AI and Society Event with keynote Professor Stuart Russell at the NCH
8th November 2023. The Centre for Digital Policy was delighted to support the AI and Society event at the National Concert Hall, Dublin on the 8th November, where key academic, regulatory and industry figures gathered to explore the challenges of ensuring Artificial Intelligence is developed in a way which is beneficial to society.
The event was organised by the UCD Institute for Discovery, UCD Centre for Digital Policy and the Insight SFI Research Centre for Data Analytics.
Centre for Digital Policy Director Elizabeth Farries opened proceedings, welcoming Ireland’s AI Ambassador Patricia Scanlon to outline the rapidly evolving state of global AI development and regulation. Dr. Scanlon was followed by the keynote speaker, AI pioneer Stuart Russell, Professor at UC Berkeley, UCD Discovery Global Visiting Fellow and a leading voice on the potential impacts of AI on humanity. His talk gave the audience a comprehensive overview of the development and current limitations of Large Language Models, suggestions for how to insist on red lines for model behaviour, comparative regulatory arrangements for high risk technologies such as atomic energy and an optimistic paradigm for how engineers can design AI systems with in-built humanity preserving values.

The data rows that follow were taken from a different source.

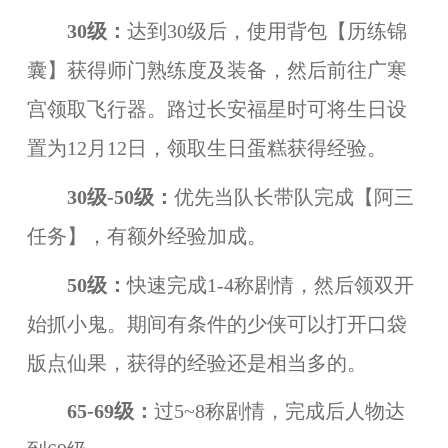
30级：
达到30级后，使用背包【历练锦
囊】获得师门熟练度及装备，然后前往广寒
宫领取飞行器。路过长安福星时可将生日设
置为12月12日，领取生日蛋糕获得经验。
30级-50级：
优先当队长带队完成【阿三
任务】，有额外经验加成。
50级：
快速完成1-4称剧情，然后领双开
始抓小鬼。期间有条件的少侠可以打开口袋
版点仙果，获得的经验还是相当多的。
65-69级：
过5~8称剧情，完成后人物达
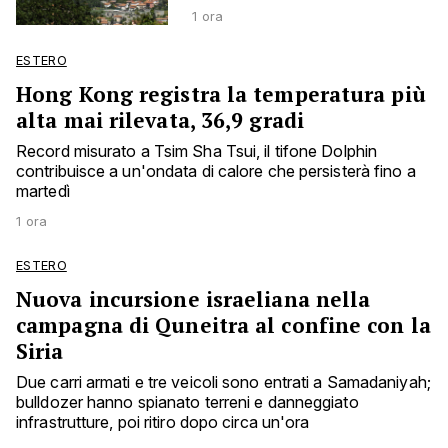
1 ora
ESTERO
Hong Kong registra la temperatura più
alta mai rilevata, 36,9 gradi
Record misurato a Tsim Sha Tsui, il tifone Dolphin
contribuisce a un'ondata di calore che persisterà fino a
martedì
1 ora
ESTERO
Nuova incursione israeliana nella
campagna di Quneitra al confine con la
Siria
Due carri armati e tre veicoli sono entrati a Samadaniyah;
bulldozer hanno spianato terreni e danneggiato
infrastrutture, poi ritiro dopo circa un'ora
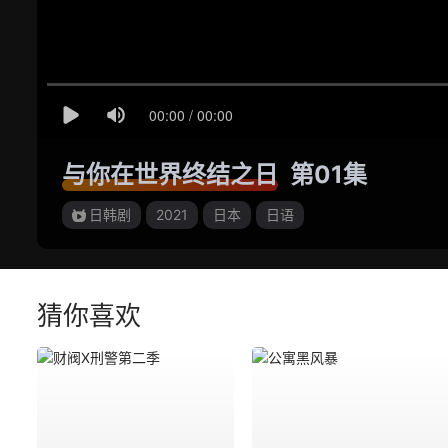
与你在世界终结之日
第01集
日韩剧
2021
日本
日语
猜你喜欢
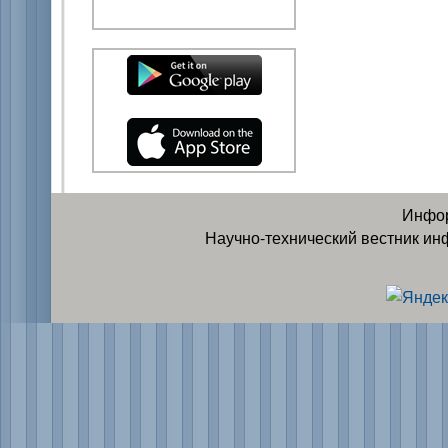
Инфор
Научно-технический вестник ин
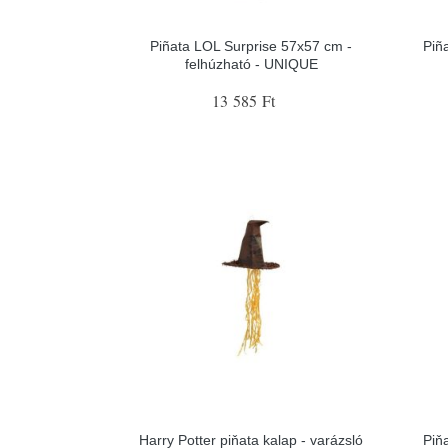
Piñata LOL Surprise 57x57 cm -
Piñ
felhúzható - UNIQUE
13 585 Ft
Harry Potter piňata kalap - varázsló
Piňa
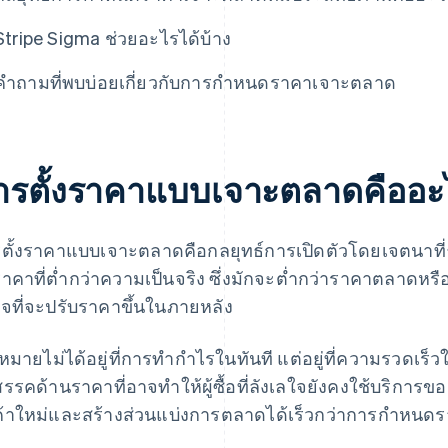
Stripe Sigma ช่วยอะไรได้บ้าง
คำถามที่พบบ่อยเกี่ยวกับการกำหนดราคาเจาะตลาด
ารตั้งราคาแบบเจาะตลาดคืออะ
ตั้งราคาแบบเจาะตลาดคือกลยุทธ์การเปิดตัวโดยเจตนาที่ธ
าคาที่ต่ำกว่าความเป็นจริง ซึ่งมักจะต่ำกว่าราคาตลาดหรื
งใจที่จะปรับราคาขึ้นในภายหลัง
าหมายไม่ได้อยู่ที่การทำกำไรในทันที แต่อยู่ที่ความรวดเร
สรรคด้านราคาที่อาจทำให้ผู้ซื้อที่ลังเลใจยังคงใช้บริการข
ค้าใหม่และสร้างส่วนแบ่งการตลาดได้เร็วกว่าการกำหน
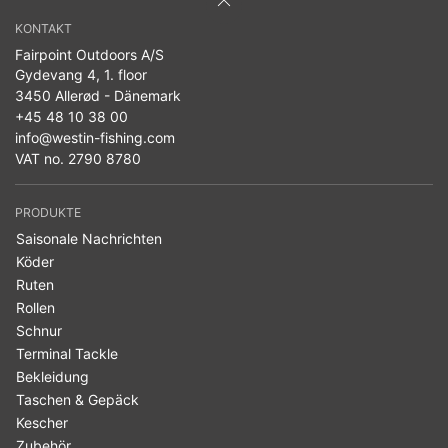
KONTAKT
Fairpoint Outdoors A/S
Gydevang 4, 1. floor
3450 Allerød - Dänemark
+45 48 10 38 00
info@westin-fishing.com
VAT no. 2790 8780
PRODUKTE
Saisonale Nachrichten
Köder
Ruten
Rollen
Schnur
Terminal Tackle
Bekleidung
Taschen & Gepäck
Kescher
Zubehör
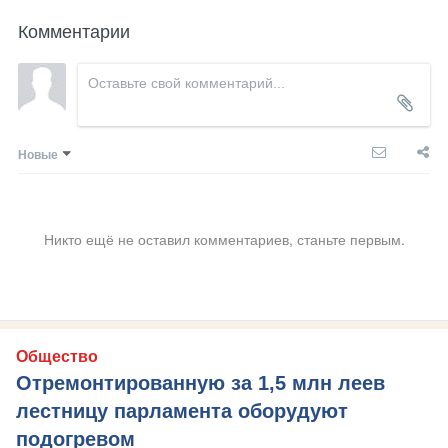
Комментарии
Новые
Никто ещё не оставил комментариев, станьте первым.
Общество
Отремонтированную за 1,5 млн леев
лестницу парламента оборудуют
подогревом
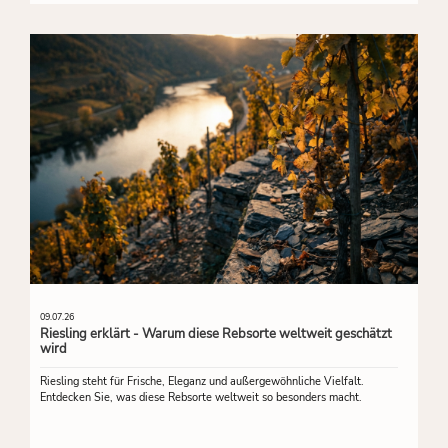
09.07.26
Riesling erklärt - Warum diese Rebsorte weltweit geschätzt
wird
Riesling steht für Frische, Eleganz und außergewöhnliche Vielfalt.
Entdecken Sie, was diese Rebsorte weltweit so besonders macht.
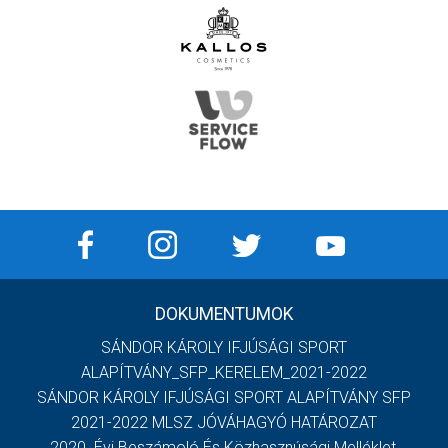
DOKUMENTUMOK
SÁNDOR KÁROLY IFJÚSÁGI SPORT
ALAPÍTVÁNY_SFP_KERELEM_2021-2022
SÁNDOR KÁROLY IFJÚSÁGI SPORT ALAPÍTVÁNY SFP
2021-2022 MLSZ JÓVÁHAGYÓ HATÁROZAT
2020. Évi Beszámoló És Közhasznúsági Melléklet,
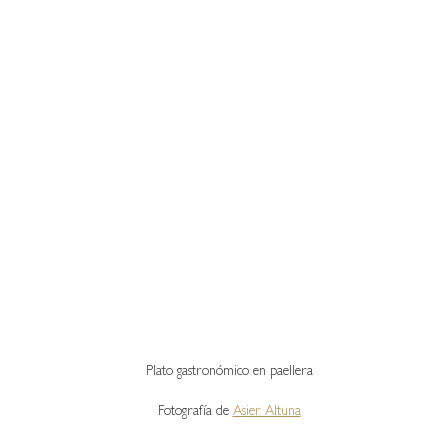
Plato gastronómico en paellera
Fotografía de 
Asier Altuna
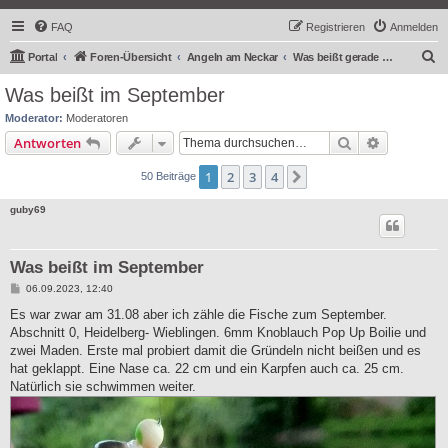
FAQ
Registrieren
Anmelden
S
Portal
Foren-Übersicht
Angeln am Neckar
Was beißt gerade am Neckar
u
Was beißt im September
c
Moderator:
Moderatoren
h
Suche
Erweiterte
Antworten
e
1
2
3
4
Nächste
50 Beiträge
guby69
Was beißt im September
B
06.09.2023, 12:40
e
i
Es war zwar am 31.08 aber ich zähle die Fische zum September.
t
Abschnitt 0, Heidelberg- Wieblingen. 6mm Knoblauch Pop Up Boilie und
r
a
zwei Maden. Erste mal probiert damit die Gründeln nicht beißen und es
g
hat geklappt. Eine Nase ca. 22 cm und ein Karpfen auch ca. 25 cm.
Natürlich sie schwimmen weiter.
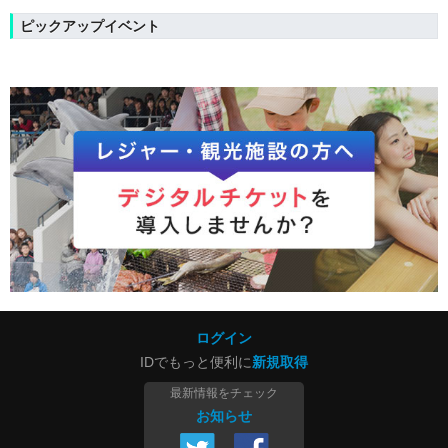
ピックアップイベント
ログイン
IDでもっと便利に
新規取得
最新情報をチェック
お知らせ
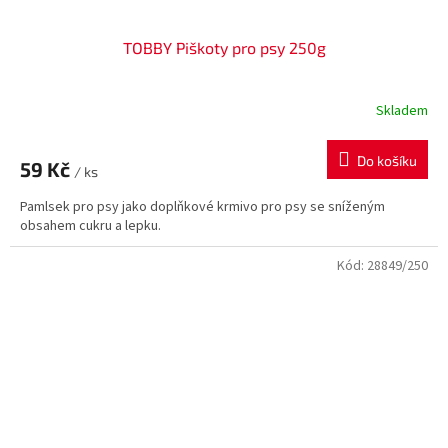
TOBBY Piškoty pro psy 250g
Skladem
Do košíku
59 Kč
/ ks
Pamlsek pro psy jako doplňkové krmivo pro psy se sníženým
obsahem cukru a lepku.
Kód:
28849/250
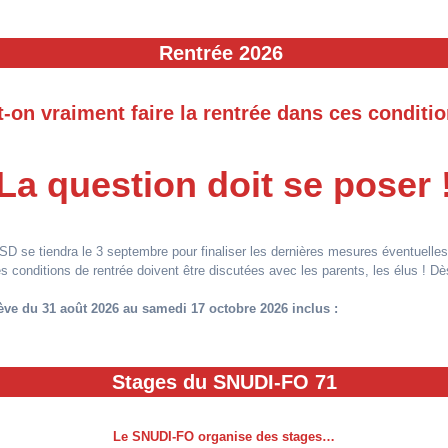
Rentrée 2026
-on vraiment faire la rentrée dans ces conditi
La question doit se poser 
SD se tiendra le 3 septembre pour finaliser les dernières mesures éventuelles
es conditions de rentrée doivent être discutées avec les parents, les élus ! Dè
ève du 31 août 2026 au samedi 17 octobre 2026 inclus :
Stages du SNUDI-FO 71
Le
SNUDI-FO
organise des stages…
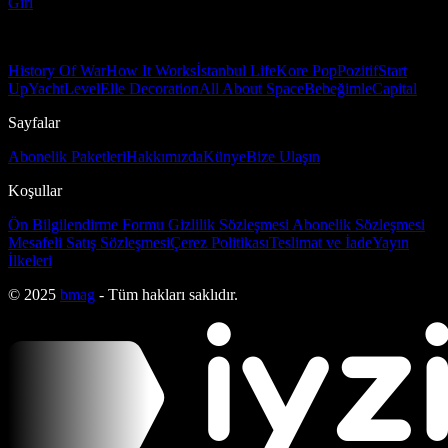
Girl
History Of War
How It Works
İstanbul Life
Kore Pop
Pozitif
Start
Up
Yacht
Level
Elle Decoration
All About Space
Bebeğimle
Capital
Sayfalar
Abonelik Paketleri
Hakkımızda
Künye
Bize Ulaşın
Koşullar
Ön Bilgilendirme Formu
Gizlilik Sözleşmesi
Abonelik Sözleşmesi
Mesafeli Satış Sözleşmesi
Çerez Politikası
Teslimat ve İade
Yayın
İlkeleri
© 2025
bmag
- Tüm hakları saklıdır.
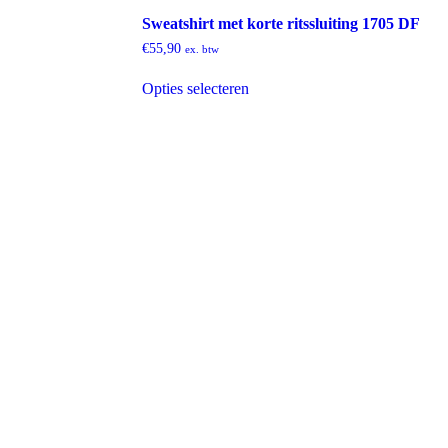
Sweatshirt met korte ritssluiting 1705 DF
€
55,90
ex. btw
Dit
Opties selecteren
product
heeft
meerdere
variaties.
Deze
optie
kan
gekozen
worden
op
de
productpagina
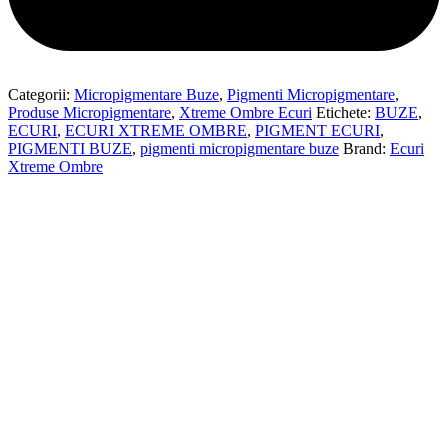
Categorii:
Micropigmentare Buze
,
Pigmenti Micropigmentare
,
Produse Micropigmentare
,
Xtreme Ombre Ecuri
Etichete:
BUZE
,
ECURI
,
ECURI XTREME OMBRE
,
PIGMENT ECURI
,
PIGMENTI BUZE
,
pigmenti micropigmentare buze
Brand:
Ecuri
Xtreme Ombre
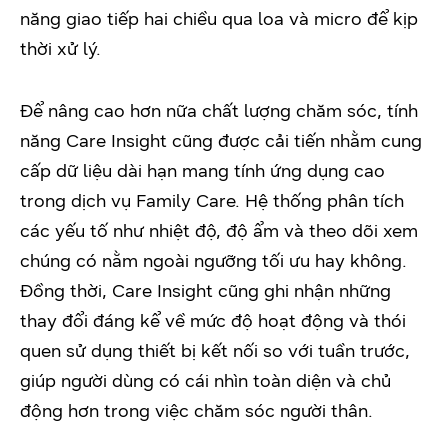
năng giao tiếp hai chiều qua loa và micro để kịp
thời xử lý.
Để nâng cao hơn nữa chất lượng chăm sóc, tính
năng Care Insight cũng được cải tiến nhằm cung
cấp dữ liệu dài hạn mang tính ứng dụng cao
trong dịch vụ Family Care. Hệ thống phân tích
các yếu tố như nhiệt độ, độ ẩm và theo dõi xem
chúng có nằm ngoài ngưỡng tối ưu hay không.
Đồng thời, Care Insight cũng ghi nhận những
thay đổi đáng kể về mức độ hoạt động và thói
quen sử dụng thiết bị kết nối so với tuần trước,
giúp người dùng có cái nhìn toàn diện và chủ
động hơn trong việc chăm sóc người thân.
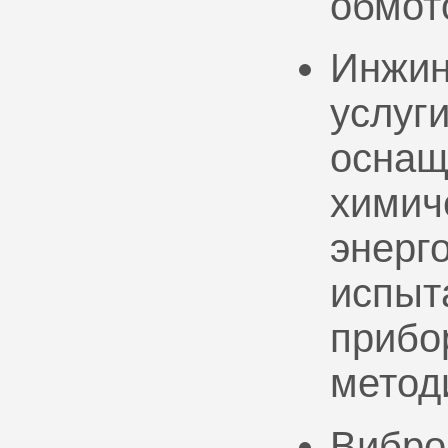
обмот
Инжин
услуг
оснащ
химич
энерг
испыт
прибо
метод
Вибро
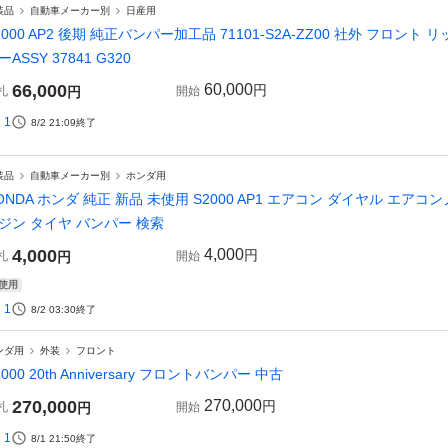
装品
自動車メーカー別
日産用
2000 AP2 後期 純正バンパー加工品 71101-S2A-ZZ00 社外 フロント
ーASSY 37841 G320
66,000
60,000
円
札
円
開始
1
8/2 21:09
終了
装品
自動車メーカー別
ホンダ用
ONDA ホンダ 純正 新品 未使用 S2000 AP1 エアコン ダイヤル エアコ
ジン タイヤ バンパー 検索
4,000
4,000
円
札
円
開始
使用
1
8/2 03:30
終了
ンダ用
外装
フロント
2000 20th Anniversary フロントバンパー 中古
270,000
270,000
円
札
円
開始
1
8/1 21:50
終了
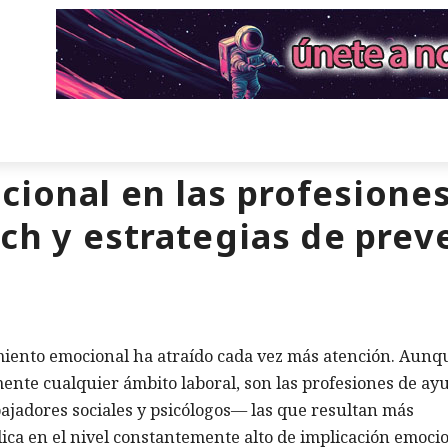
ional en las profesiones
ch y estrategias de prev
amiento emocional ha atraído cada vez más atención. Aunq
nte cualquier ámbito laboral, son las profesiones de a
ajadores sociales y psicólogos— las que resultan más
ica en el nivel constantemente alto de implicación emocio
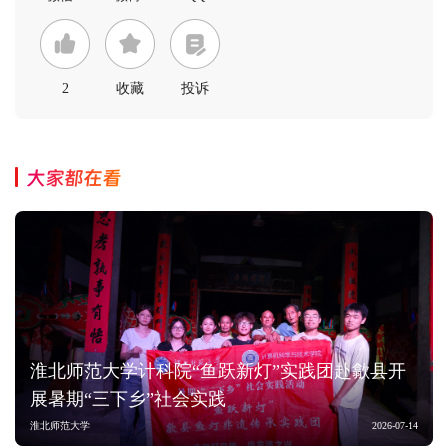
2
收藏
投诉
大家都在看
淮北师范大学计科院“鱼跃新灯”实践团赴歙县开
展暑期“三下乡”社会实践
淮北师范大学
2026-07-14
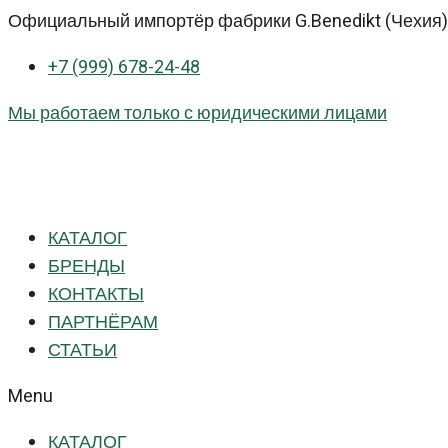
Перейти
Официальный импортёр фабрики G.Benedikt (Чехия) 
к
+7 (999) 678-24-48
контенту
Мы работаем только с юридическими лицами
КАТАЛОГ
БРЕНДЫ
КОНТАКТЫ
ПАРТНЁРАМ
СТАТЬИ
Menu
КАТАЛОГ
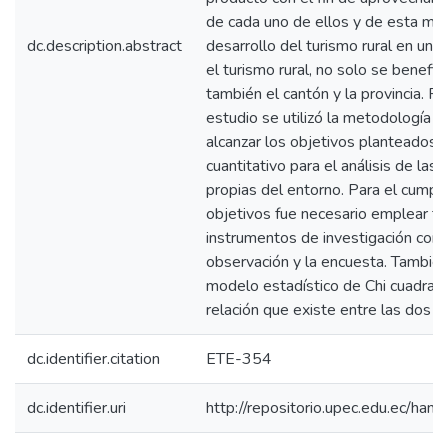
de cada uno de ellos y de esta man
dc.description.abstract
desarrollo del turismo rural en un lu
el turismo rural, no solo se benefici
también el cantón y la provincia. Pa
estudio se utilizó la metodología q
alcanzar los objetivos planteados. 
cuantitativo para el análisis de las 
propias del entorno. Para el cumpl
objetivos fue necesario emplear té
instrumentos de investigación como
observación y la encuesta. También, 
modelo estadístico de Chi cuadrado
relación que existe entre las dos va
dc.identifier.citation
ETE-354
dc.identifier.uri
http://repositorio.upec.edu.ec/h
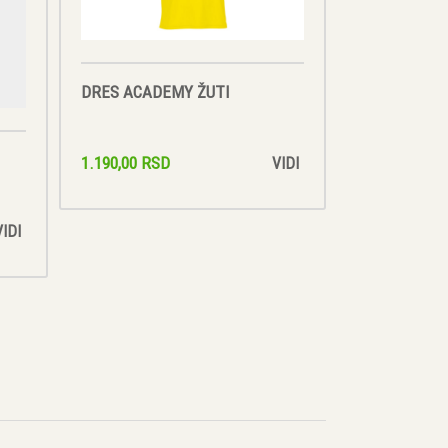
DRES ACADEMY ŽUTI
1.190,00 RSD
VIDI
VIDI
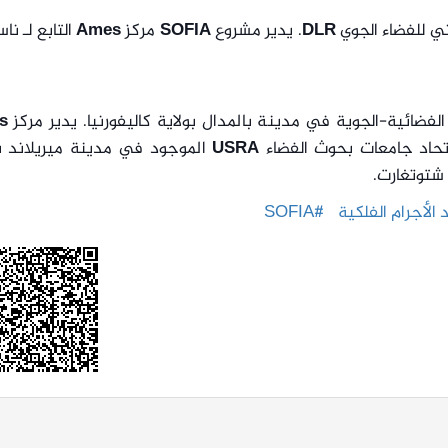
ي للفضاء الجوي
DLR
. يدير مشروع
SOFIA
مركز
Ames
التابع لـ نا
لفضائية-الجوية في مدينة بالمدال بولاية كاليفورنيا. يدير مركز
s
اتحاد جامعات بحوث الفضاء
USRA
الموجود في مدينة ميريلاند بو
شتوتغارت.
الأجرام الفلكية
#SOFIA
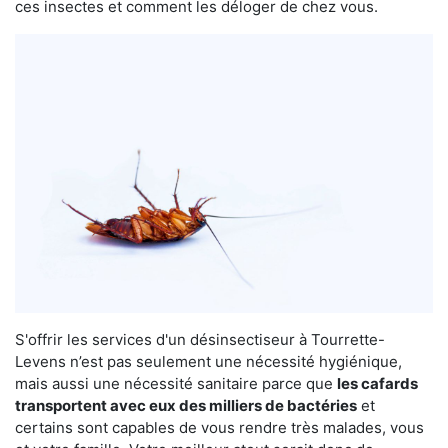
ces insectes et comment les déloger de chez vous.
S'offrir les services d'un désinsectiseur à Tourrette-
Levens n’est pas seulement une nécessité hygiénique,
mais aussi une nécessité sanitaire parce que
les cafards
transportent avec eux des milliers de bactéries
et
certains sont capables de vous rendre très malades, vous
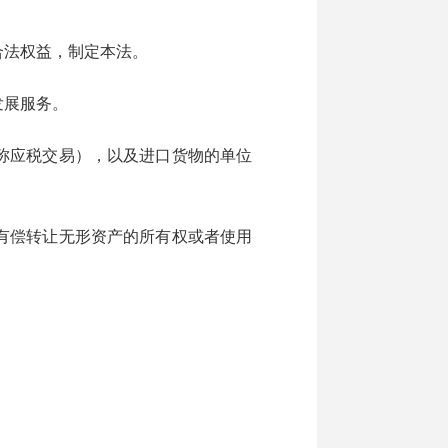
法权益，制定本法。
发展服务。
称应税交易），以及进口货物的单位
有偿转让无形资产的所有权或者使用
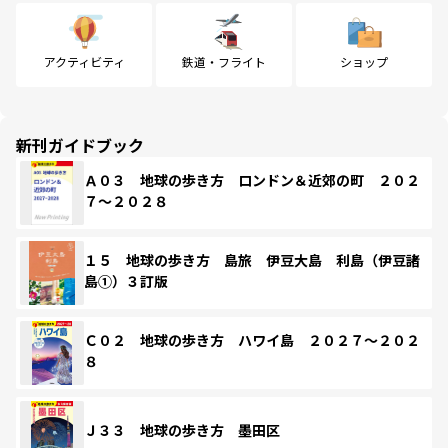
アクティビティ
鉄道・フライト
ショップ
新刊ガイドブック
Ａ０３ 地球の歩き方 ロンドン＆近郊の町 ２０２
７～２０２８
１５ 地球の歩き方 島旅 伊豆大島 利島（伊豆諸
島①）３訂版
Ｃ０２ 地球の歩き方 ハワイ島 ２０２７～２０２
８
Ｊ３３ 地球の歩き方 墨田区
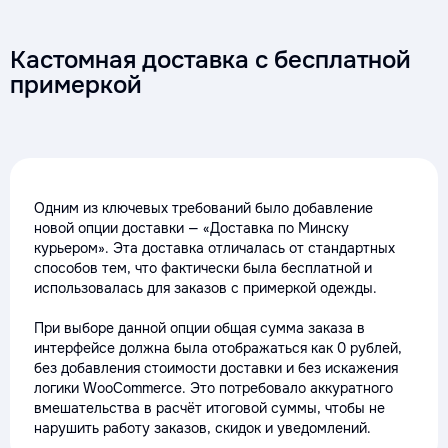
Кастомная доставка с бесплатной
примеркой
Одним из ключевых требований было добавление
новой опции доставки — «Доставка по Минску
курьером». Эта доставка отличалась от стандартных
способов тем, что фактически была бесплатной и
использовалась для заказов с примеркой одежды.
При выборе данной опции общая сумма заказа в
интерфейсе должна была отображаться как 0 рублей,
без добавления стоимости доставки и без искажения
логики WooCommerce. Это потребовало аккуратного
вмешательства в расчёт итоговой суммы, чтобы не
нарушить работу заказов, скидок и уведомлений.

After the equally sobering and optimistic keynote, Susan Leavy moderated a forward thinking panel discussion with Ireland’s new Online Safety Commissioner Niamh Hodnett from Coimisiún na Meán, Barry O’Sullivan, Director of Insight SFI Research Centre for Data Analytics and Professor Debbie Ging from Dublin City University.
The panel gave their views on a range of topics, from how to ensure the upcoming EU AI Act and the existing Digital Services Act provide safeguards for children and young people who are already widely using AI services, to how basic artificial intelligence such as algorithms on platforms are still problematically firehosing test accounts with toxic, polarising content. The panellists considered the technological gaps in our capabilities to constrain and manage open sourced, widely distributed, fragmented artificial intelligence systems and what steps we can take to put in place structures and organisations which can take on this role.
Our audience left with a renewed depth of understanding of the complexity and the scale of the challenge facing policy makers, academics and industry leaders in safeguarding society in the face of rapid technological change.